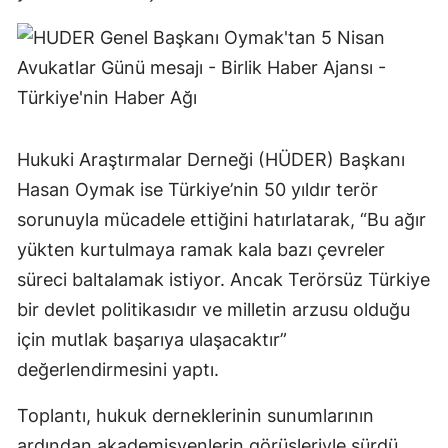
Hukuki Araştırmalar Derneği (HÜDER) Başkanı
Hasan Oymak ise Türkiye’nin 50 yıldır terör
sorunuyla mücadele ettiğini hatırlatarak, “Bu ağır
yükten kurtulmaya ramak kala bazı çevreler
süreci baltalamak istiyor. Ancak Terörsüz Türkiye
bir devlet politikasıdır ve milletin arzusu olduğu
için mutlak başarıya ulaşacaktır”
değerlendirmesini yaptı.
Toplantı, hukuk derneklerinin sunumlarının
ardından akademisyenlerin görüşleriyle sürdü.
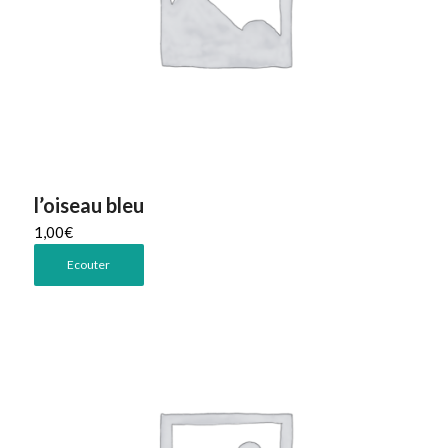
l’oiseau bleu
1,00
€
Ecouter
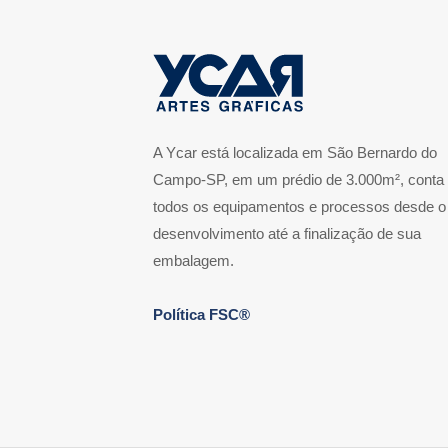
A Ycar está localizada em São Bernardo do
Campo-SP, em um prédio de 3.000m², conta
todos os equipamentos e processos desde o
desenvolvimento até a finalização de sua
embalagem.
Política FSC®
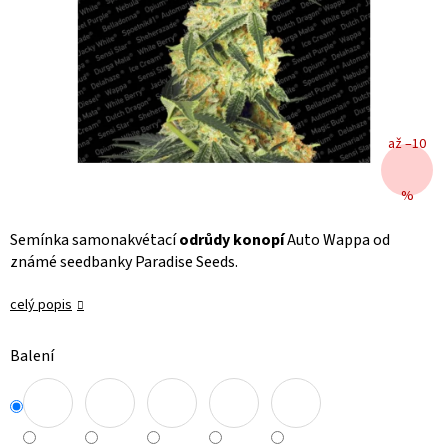
až –10
%
Semínka samonakvétací
odrůdy konopí
Auto Wappa od
známé seedbanky Paradise Seeds.
celý popis
Balení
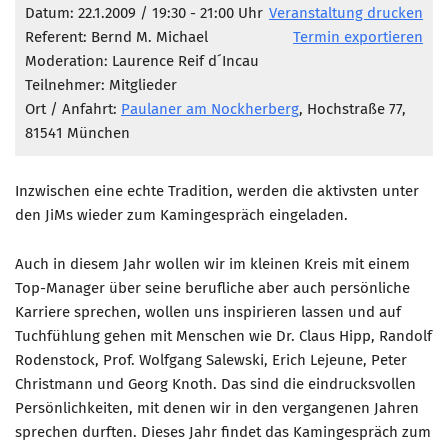
Marketing Pioniere
Datum: 22.1.2009 / 19:30 - 21:00 Uhr
Veranstaltung drucken
Referent: Bernd M. Michael
Termin exportieren
Arbeitsgruppen
Moderation: Laurence Reif d´Incau
MarketingFrauen
Teilnehmer: Mitglieder
Münchner Marketingpreis
Ort / Anfahrt:
Paulaner am Nockherberg
, Hochstraße 77,
81541 München
Mentoring
Partnerschaften
Inzwischen eine echte Tradition, werden die aktivsten unter
Bundesverband Marketing Clubs
den JiMs wieder zum Kamingespräch eingeladen.
MARKETING PIONIERE
Auch in diesem Jahr wollen wir im kleinen Kreis mit einem
Marketing Pioniere im BVMC
Top-Manager über seine berufliche aber auch persönliche
CLUB-KOMMUNIKATION
Karriere sprechen, wollen uns inspirieren lassen und auf
Tuchfühlung gehen mit Menschen wie Dr. Claus Hipp, Randolf
Newsletter
Rodenstock, Prof. Wolfgang Salewski, Erich Lejeune, Peter
Clubmagazin
Christmann und Georg Knoth. Das sind die eindrucksvollen
Persönlichkeiten, mit denen wir in den vergangenen Jahren
MCM Club TV
sprechen durften. Dieses Jahr findet das Kamingespräch zum
MITGLIEDSCHAFT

------

- **HOW TO COMPLETE THIS TASK**
Which lines run from the one with "Karriere sprechen, wollen" through the end of the listing above? Restate them word for word, with nothing else.

- **EXERCISE OUTPUT**
Karriere sprechen, wollen uns inspirieren lassen und auf
Tuchfühlung gehen mit Menschen wie Dr. Claus Hipp, Randolf
Newsletter
Rodenstock, Prof. Wolfgang Salewski, Erich Lejeune, Peter
Clubmagazin
Christmann und Georg Knoth. Das sind die eindrucksvollen
Persönlichkeiten, mit denen wir in den vergangenen Jahren
MCM Club TV
sprechen durften. Dieses Jahr findet das Kamingespräch zum
MITGLIEDSCHAFT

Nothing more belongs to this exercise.